Work out how many lines in the data hold the word "como", and reply with that number only.

════════════════════

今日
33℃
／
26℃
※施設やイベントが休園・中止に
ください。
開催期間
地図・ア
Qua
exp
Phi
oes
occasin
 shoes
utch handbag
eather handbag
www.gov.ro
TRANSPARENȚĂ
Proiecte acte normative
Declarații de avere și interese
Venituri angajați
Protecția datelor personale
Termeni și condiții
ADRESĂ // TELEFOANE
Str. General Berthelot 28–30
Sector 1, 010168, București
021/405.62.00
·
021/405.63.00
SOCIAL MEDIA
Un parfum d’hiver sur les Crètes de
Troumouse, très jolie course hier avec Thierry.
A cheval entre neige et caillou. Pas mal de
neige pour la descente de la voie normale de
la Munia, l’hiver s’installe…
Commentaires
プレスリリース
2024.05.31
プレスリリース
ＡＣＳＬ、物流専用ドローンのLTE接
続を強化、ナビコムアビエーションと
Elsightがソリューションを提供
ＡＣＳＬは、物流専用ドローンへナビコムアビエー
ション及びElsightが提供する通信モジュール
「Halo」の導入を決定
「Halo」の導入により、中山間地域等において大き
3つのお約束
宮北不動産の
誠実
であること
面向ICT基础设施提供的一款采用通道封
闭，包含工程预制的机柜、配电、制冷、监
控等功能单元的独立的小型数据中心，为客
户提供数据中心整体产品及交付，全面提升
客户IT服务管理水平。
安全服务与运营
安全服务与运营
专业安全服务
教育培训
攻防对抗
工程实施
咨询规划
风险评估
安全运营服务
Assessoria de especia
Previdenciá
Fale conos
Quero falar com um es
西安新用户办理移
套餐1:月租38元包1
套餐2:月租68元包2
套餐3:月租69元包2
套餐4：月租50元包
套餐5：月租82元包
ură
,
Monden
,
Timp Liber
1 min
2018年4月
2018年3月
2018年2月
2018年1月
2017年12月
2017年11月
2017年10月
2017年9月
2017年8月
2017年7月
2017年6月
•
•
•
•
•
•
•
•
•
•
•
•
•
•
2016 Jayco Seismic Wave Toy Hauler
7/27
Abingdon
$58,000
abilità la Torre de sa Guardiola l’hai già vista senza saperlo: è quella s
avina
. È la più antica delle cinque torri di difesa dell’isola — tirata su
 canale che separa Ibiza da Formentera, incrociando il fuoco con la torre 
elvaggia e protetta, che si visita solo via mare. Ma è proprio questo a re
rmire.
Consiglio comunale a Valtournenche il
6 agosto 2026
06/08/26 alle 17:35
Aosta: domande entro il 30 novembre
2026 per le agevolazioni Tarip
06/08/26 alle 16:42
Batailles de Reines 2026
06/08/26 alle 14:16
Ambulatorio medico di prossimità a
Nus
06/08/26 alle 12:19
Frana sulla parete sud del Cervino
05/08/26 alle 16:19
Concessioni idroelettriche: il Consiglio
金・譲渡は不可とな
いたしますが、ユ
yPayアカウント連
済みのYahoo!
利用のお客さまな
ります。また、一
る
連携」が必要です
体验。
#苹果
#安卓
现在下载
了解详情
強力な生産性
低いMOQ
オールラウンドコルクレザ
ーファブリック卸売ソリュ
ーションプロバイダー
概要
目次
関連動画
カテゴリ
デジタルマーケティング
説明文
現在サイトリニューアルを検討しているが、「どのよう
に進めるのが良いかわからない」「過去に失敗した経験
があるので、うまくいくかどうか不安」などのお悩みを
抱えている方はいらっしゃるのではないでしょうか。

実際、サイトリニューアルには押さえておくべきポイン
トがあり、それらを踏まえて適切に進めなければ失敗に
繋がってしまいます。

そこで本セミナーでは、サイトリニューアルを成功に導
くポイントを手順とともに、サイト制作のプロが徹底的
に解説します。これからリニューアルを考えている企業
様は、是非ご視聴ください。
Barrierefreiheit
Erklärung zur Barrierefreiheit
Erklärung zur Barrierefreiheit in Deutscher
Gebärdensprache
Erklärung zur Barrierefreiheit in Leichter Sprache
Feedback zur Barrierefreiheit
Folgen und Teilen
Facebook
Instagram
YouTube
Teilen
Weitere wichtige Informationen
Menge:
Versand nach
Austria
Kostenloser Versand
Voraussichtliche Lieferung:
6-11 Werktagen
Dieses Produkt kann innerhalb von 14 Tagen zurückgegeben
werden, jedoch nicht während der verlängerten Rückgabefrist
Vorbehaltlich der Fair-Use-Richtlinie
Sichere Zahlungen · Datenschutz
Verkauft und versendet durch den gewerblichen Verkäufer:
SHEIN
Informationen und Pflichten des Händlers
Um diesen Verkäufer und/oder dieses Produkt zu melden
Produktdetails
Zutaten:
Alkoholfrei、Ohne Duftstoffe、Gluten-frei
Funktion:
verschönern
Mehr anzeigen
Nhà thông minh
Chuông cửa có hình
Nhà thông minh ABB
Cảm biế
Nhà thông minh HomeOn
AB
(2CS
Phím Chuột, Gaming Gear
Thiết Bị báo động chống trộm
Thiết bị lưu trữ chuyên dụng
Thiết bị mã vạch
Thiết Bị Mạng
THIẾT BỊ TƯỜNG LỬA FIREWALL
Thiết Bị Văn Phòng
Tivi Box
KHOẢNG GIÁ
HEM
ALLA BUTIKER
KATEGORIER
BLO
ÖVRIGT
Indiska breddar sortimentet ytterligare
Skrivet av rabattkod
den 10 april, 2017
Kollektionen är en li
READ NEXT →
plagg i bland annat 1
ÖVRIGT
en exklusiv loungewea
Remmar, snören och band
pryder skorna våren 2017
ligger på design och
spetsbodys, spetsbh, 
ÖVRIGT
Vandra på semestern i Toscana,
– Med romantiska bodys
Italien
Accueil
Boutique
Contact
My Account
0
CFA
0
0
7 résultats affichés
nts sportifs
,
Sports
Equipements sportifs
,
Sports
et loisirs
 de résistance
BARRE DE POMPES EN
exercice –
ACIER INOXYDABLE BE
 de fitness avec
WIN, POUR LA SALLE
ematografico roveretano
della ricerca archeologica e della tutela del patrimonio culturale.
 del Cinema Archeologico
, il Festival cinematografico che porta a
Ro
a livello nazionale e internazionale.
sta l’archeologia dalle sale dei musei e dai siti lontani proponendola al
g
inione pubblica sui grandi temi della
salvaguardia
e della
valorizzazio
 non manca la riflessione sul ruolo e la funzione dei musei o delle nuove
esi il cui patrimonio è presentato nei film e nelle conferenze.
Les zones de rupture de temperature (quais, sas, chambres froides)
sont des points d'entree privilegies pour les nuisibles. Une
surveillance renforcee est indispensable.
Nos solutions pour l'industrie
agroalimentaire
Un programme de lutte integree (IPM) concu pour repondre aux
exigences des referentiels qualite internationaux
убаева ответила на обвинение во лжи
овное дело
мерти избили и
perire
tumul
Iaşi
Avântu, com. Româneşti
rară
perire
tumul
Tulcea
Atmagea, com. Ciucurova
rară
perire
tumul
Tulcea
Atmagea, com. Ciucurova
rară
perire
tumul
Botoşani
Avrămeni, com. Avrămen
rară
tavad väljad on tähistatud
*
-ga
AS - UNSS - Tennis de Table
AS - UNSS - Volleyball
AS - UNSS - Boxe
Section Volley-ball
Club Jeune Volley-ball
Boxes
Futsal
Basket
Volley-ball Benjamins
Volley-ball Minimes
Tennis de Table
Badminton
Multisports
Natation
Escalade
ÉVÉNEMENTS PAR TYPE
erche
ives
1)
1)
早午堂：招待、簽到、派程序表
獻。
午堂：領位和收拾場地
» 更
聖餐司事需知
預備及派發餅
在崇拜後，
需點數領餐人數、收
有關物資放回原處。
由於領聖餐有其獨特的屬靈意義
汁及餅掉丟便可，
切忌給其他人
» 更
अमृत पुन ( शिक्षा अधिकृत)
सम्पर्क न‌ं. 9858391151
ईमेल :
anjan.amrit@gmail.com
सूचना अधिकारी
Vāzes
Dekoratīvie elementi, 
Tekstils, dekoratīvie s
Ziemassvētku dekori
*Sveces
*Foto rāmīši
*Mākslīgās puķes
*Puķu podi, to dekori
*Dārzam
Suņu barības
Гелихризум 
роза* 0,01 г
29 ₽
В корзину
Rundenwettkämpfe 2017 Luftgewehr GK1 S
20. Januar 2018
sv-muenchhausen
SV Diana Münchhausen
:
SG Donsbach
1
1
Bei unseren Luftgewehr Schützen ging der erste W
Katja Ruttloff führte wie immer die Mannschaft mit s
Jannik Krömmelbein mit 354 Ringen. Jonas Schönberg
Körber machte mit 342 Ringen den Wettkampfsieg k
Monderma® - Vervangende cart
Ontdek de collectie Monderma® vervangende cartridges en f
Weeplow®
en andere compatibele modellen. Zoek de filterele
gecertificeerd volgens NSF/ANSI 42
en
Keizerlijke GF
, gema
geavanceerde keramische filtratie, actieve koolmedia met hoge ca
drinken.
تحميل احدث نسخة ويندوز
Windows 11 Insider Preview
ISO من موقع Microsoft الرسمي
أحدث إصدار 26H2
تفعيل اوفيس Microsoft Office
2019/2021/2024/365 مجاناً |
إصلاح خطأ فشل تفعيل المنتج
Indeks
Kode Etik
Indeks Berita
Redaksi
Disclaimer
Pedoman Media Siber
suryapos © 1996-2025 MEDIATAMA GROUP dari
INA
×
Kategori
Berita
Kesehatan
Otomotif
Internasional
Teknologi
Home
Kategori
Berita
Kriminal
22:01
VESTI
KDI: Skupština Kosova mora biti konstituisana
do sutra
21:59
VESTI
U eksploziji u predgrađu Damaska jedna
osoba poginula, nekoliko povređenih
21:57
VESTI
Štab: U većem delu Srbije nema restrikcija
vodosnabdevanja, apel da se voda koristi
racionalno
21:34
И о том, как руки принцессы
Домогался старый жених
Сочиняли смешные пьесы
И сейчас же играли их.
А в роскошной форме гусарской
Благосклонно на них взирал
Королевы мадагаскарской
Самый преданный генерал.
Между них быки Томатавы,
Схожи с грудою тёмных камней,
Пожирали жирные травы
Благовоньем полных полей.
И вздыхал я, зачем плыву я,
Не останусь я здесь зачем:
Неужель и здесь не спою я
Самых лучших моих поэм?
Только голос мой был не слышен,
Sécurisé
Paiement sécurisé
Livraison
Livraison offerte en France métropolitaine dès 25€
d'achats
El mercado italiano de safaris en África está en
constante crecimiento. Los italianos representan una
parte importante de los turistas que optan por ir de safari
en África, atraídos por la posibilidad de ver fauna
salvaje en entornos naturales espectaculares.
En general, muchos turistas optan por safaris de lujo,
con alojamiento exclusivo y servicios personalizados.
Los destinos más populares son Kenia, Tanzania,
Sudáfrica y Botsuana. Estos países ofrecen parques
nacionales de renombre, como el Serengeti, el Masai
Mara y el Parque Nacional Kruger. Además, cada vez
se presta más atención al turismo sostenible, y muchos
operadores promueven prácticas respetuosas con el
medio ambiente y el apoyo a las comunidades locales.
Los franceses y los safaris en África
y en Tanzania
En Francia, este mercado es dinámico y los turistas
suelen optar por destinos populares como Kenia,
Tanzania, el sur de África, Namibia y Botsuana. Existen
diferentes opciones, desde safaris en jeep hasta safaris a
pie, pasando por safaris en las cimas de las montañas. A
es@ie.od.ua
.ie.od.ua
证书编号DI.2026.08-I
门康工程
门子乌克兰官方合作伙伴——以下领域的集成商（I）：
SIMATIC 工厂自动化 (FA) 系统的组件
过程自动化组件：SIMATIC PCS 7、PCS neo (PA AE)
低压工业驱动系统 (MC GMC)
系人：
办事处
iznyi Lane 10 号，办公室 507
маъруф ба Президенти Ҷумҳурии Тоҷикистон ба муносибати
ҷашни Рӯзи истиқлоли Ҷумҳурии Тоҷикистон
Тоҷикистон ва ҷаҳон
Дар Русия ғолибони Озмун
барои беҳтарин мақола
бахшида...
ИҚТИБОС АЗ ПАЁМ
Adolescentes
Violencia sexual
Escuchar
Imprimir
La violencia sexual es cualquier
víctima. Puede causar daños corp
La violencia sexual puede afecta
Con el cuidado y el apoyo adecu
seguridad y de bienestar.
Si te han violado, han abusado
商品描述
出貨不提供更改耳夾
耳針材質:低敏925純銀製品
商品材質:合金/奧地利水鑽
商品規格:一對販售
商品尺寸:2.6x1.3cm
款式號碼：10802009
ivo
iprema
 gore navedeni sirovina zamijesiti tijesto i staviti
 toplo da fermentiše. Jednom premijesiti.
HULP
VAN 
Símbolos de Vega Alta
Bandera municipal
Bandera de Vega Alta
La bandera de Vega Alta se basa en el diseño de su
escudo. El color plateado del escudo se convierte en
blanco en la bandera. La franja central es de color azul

════════════════════

== Solution for this task ==
2